Два года назад я перестал пить пиво ради вкуса. Среди бюджетного ассортимента среднего уровня выбор пал на «Жигули Барное» московской пивоварни. Брал в жести, по странной причине бутылочное должным образом не орошало. Видать, баночное гнали более проспиртованным. К тому же оно – более мягкое и не такое горчащее на вкус – ложилось внутрь легко и плавно. По крайней мере, первую банку я укладывал в один заход, не отрываясь. Вторую следом половинил на два или три, а следующие догонял уже более размеренно, прислушиваясь к расползающейся внутри меня столь желанной волне опьянения. Четыре жестянки для кондиции быстро перешли в шесть, потом в восемь штук за раз. Дальнейшая прогрессия уже мешалась с водкой, всё же желудок не резиновый.
По большому счёту мне не нужна была компания, задушевный разговор или уютная атмосфера. Мне важно было только своевременно поддерживать синее мерцание спиртовки в своей голове очередными опустошёнными ёмкостями. Множа пустоту на дне бутылок и стаканов, я искал себя где-то там же, поблизости, и никак не мог найти.
Оставаясь наедине со своим одиночеством, я всё же отдавал себе отчёт в том, что состояние опьянения для меня становилось всё более приоритетным. Утро, во сколько бы оно ни стартовало, полнилось ожиданием очередного разговения. Вечер, либо же ночь финишировали вертолётным штопором в горизонт, когда зашедшийся в очередной агонии маятник сознания раскачивало из угла в угол единственной мыслью – забыться до следующего пробуждения.

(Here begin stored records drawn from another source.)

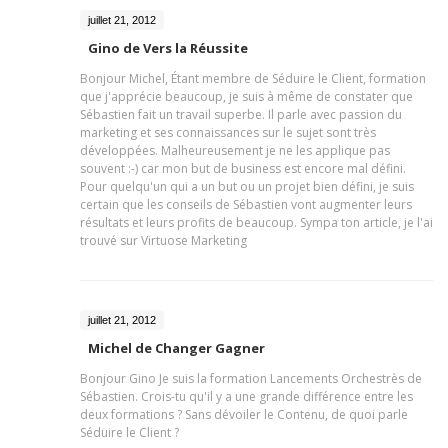
juillet 21, 2012
Gino de Vers la Réussite
Bonjour Michel, Étant membre de Séduire le Client, formation
que j'apprécie beaucoup, je suis à même de constater que
Sébastien fait un travail superbe. Il parle avec passion du
marketing et ses connaissances sur le sujet sont très
développées. Malheureusement je ne les applique pas
souvent :-) car mon but de business est encore mal défini.
Pour quelqu'un qui a un but ou un projet bien défini, je suis
certain que les conseils de Sébastien vont augmenter leurs
résultats et leurs profits de beaucoup. Sympa ton article, je l'ai
trouvé sur Virtuose Marketing
juillet 21, 2012
Michel de Changer Gagner
Bonjour Gino Je suis la formation Lancements Orchestrès de
Sébastien. Crois-tu qu'il y a une grande différence entre les
deux formations ? Sans dévoiler le Contenu, de quoi parle
Séduire le Client ?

Одиночный анонимный алкоголизм побуждает к извращённому, фантазийному мышлению. Перекатывая в клоаке своего синего разума сгустки никому кроме меня не нужных мыслей, я неизбежно терял настоящее, будучи не в силах в нём состояться. Вместе с тем, я упивался дешёвыми иллюзиями. Моим единственным достоянием постепенно становился скудный факт того, что никто не может отобрать у меня мои мысли. Я не мог их потерять или забыть на полке в серванте. Я не сумею их обуздать или отказаться от них. Стоит мысли раз завладеть сознанием, как она уже чувствует себя в нём как дома, раскладывая аккуратными стопками по полкам души проекции своих бесчисленных реинкарнаций. В какой момент времени тяга перманентного опьянения заменила мне всё остальное - я не знал, да и не хотел знать.
Как утверждает квантовая механика, реальность — это то, что выбрал сам человек. Можно поодиночке пропускать фотоны через интерферометр Маха-Цендера, подчеркивающий волновую природу света, но если в процессе опыта второй из зеркальных расщепителей лучей убрать, то свет в таком случае перестает проявлять свойства волны: первый разделитель просто отправит фотон как обычную частицу.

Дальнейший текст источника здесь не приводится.